People don’t like to be disappointed. The management time you will save, not to mention the improvement in your credibility you will achieve by beating your forecast, mean that it is worth taking the time to try to make this happen. Start by asking yourself the following questions:
- Who am I preparing this forecast for?
- Will they prefer me to come in ahead of or below my forecast?
- How can I present my forecast in a way that means that they are least likely to be disappointed?
Usually people prefer you to beat your forecast. Why? Because it makes their lives harder if you fail. Who am I talking about? Investors, lenders and the managers you report to are all probably going to be under pressure if you or your team under-perform.
So yes, I am suggesting that you low-ball your forecast as much as is reasonably possible for these audiences. This means that when the actuals come in these stakeholders are more likely to be pleasantly surprised. If they put pressure on you to increase your forecast (which they can and probably will), push back as much as you can. You will be doing them (and yourself) a favour.

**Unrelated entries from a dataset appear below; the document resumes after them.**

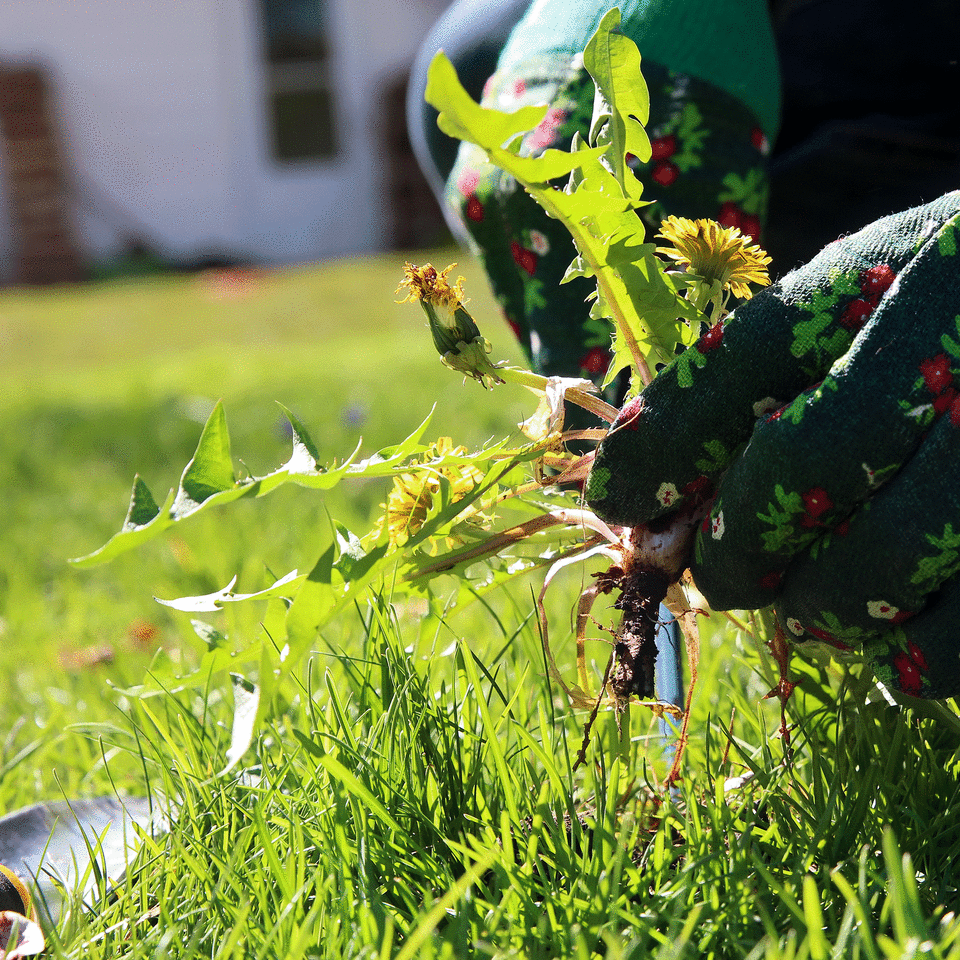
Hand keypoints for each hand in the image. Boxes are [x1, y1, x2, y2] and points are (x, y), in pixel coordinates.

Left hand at [586, 192, 959, 698]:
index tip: (618, 496)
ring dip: (821, 603)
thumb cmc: (946, 333)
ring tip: (808, 605)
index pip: (756, 351)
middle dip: (739, 541)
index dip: (670, 436)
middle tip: (718, 578)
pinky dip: (916, 655)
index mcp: (901, 269)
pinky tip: (894, 646)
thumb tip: (647, 487)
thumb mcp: (867, 312)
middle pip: (810, 458)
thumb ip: (768, 378)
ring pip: (888, 552)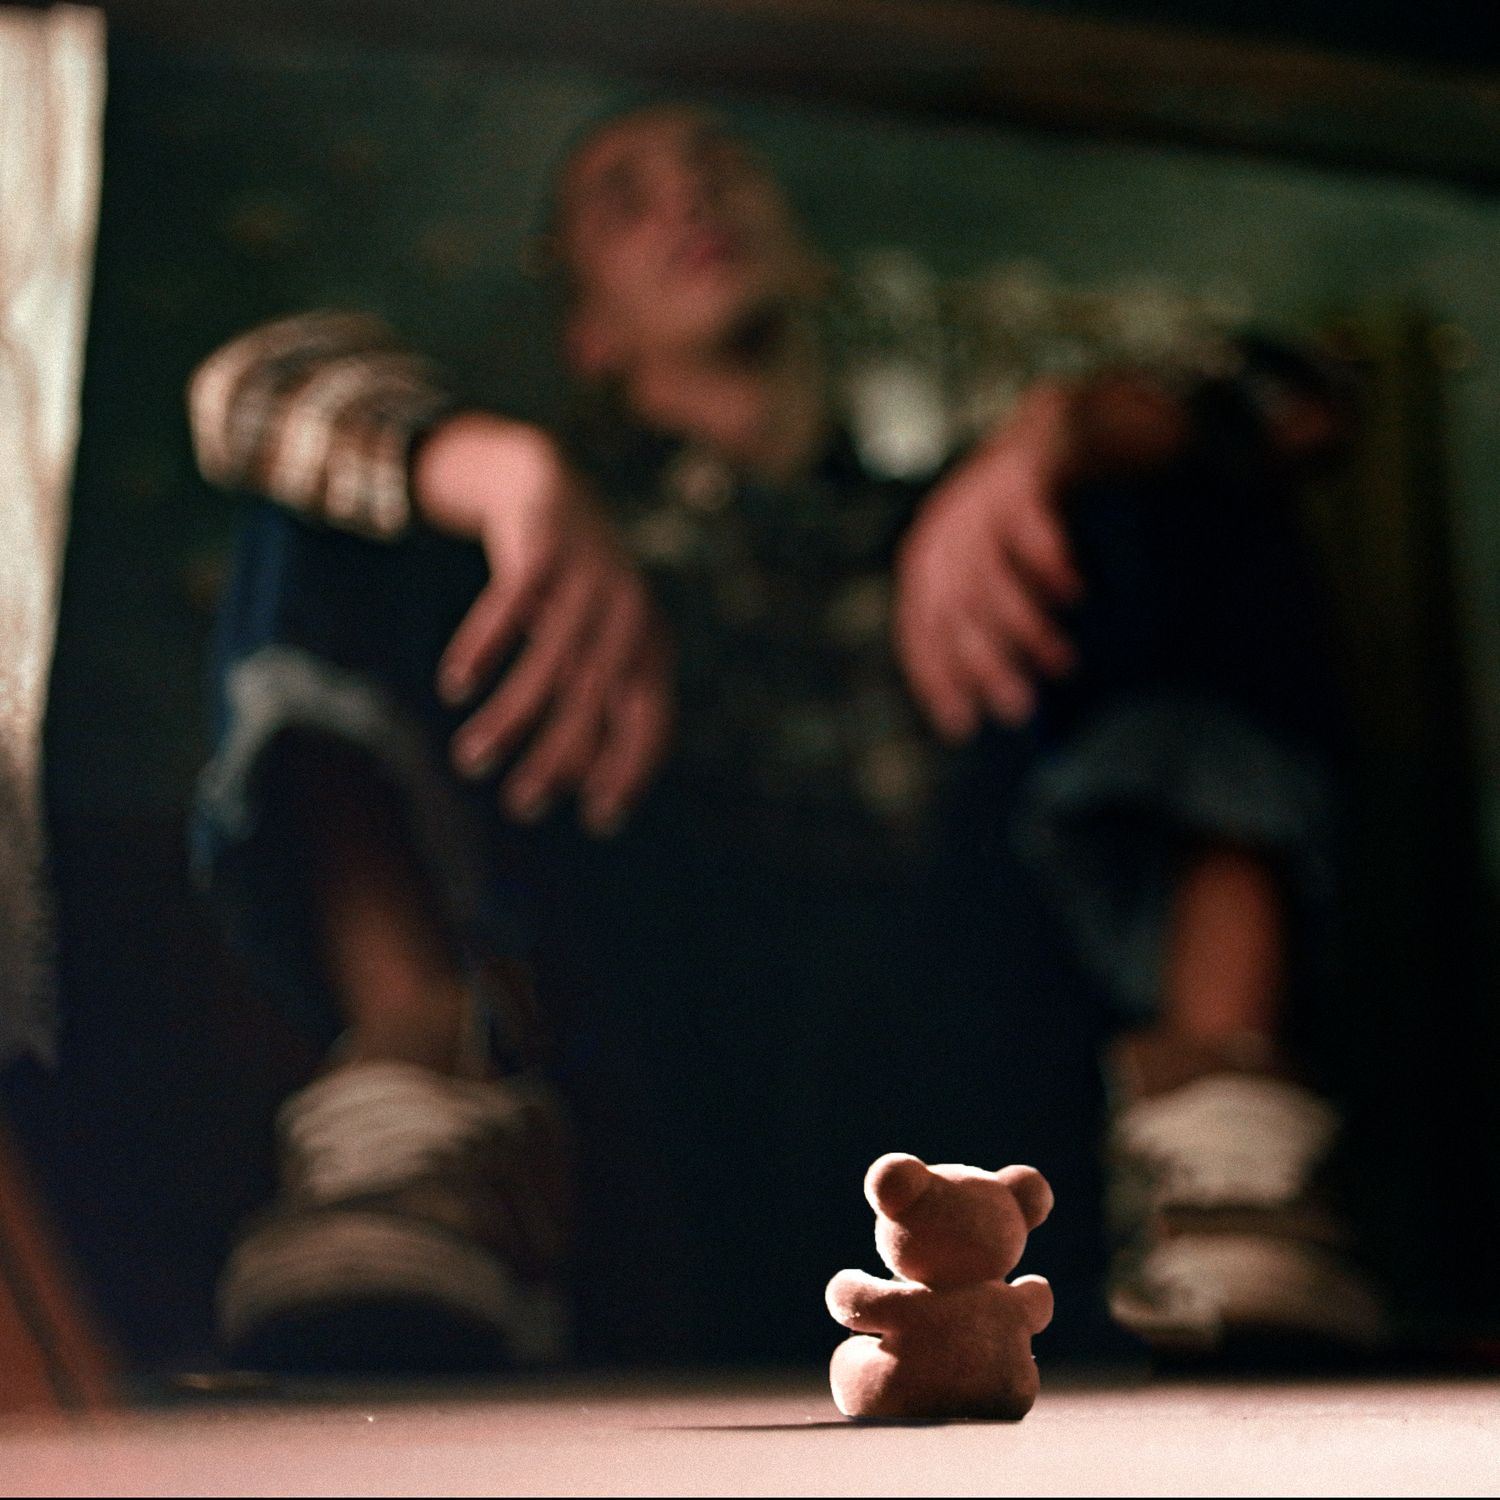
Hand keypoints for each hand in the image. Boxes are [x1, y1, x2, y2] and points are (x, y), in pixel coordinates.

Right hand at [415, 414, 671, 833]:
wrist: (544, 485)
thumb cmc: (568, 589)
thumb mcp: (591, 644)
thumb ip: (592, 701)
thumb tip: (574, 780)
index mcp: (651, 643)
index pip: (652, 719)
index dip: (628, 769)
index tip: (599, 820)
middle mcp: (630, 612)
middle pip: (596, 700)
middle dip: (557, 757)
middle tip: (520, 807)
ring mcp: (589, 576)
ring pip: (551, 661)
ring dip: (511, 716)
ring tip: (472, 758)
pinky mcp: (544, 544)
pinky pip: (512, 603)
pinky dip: (483, 645)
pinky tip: (457, 684)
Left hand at [893, 384, 1082, 740]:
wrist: (1066, 425)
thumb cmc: (1036, 518)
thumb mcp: (1002, 570)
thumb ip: (993, 622)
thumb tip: (1006, 702)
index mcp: (930, 562)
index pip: (921, 630)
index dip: (938, 680)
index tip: (963, 726)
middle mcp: (944, 529)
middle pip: (954, 609)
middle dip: (985, 664)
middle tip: (1021, 708)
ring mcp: (980, 496)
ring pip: (988, 573)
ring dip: (1023, 625)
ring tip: (1061, 662)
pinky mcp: (1025, 467)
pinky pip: (1028, 521)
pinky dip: (1048, 560)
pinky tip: (1074, 594)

But there are exceptions. Some stakeholders prefer you not to beat your forecast, or at least prefer that you do not beat it by much. These are usually the people who manage operational resources, like purchasing managers, suppliers or HR. They are not going to thank you if they end up having to find double the forecast levels of resources to meet actual sales. You may want to give them a different forecast to the first group of stakeholders, albeit one based on the same information.
But there are limits.
- Prospective investors may not invest if forecasts are too low.
- Consistent excessive low-balling will damage your credibility as well (albeit not as much as consistent under-performance).
- Purchasing managers and suppliers don’t like being left with excess stock.
- Spare capacity caused by hiring under-used staff is expensive.
So there is a balance to be struck. Judgments have to be made.
Repeated, effective communication over time with the people with the people who are relying on you to make a forecast will help build trust. When communicating, clarify assumptions and explain the reasons for actual variances. Developing a reputation as someone who comes in ahead of forecast and that people can trust will help you in your career.
Ultimately you will be judged by how much your key stakeholders trust you. To protect yourself, and to protect them, it is best not to disappoint.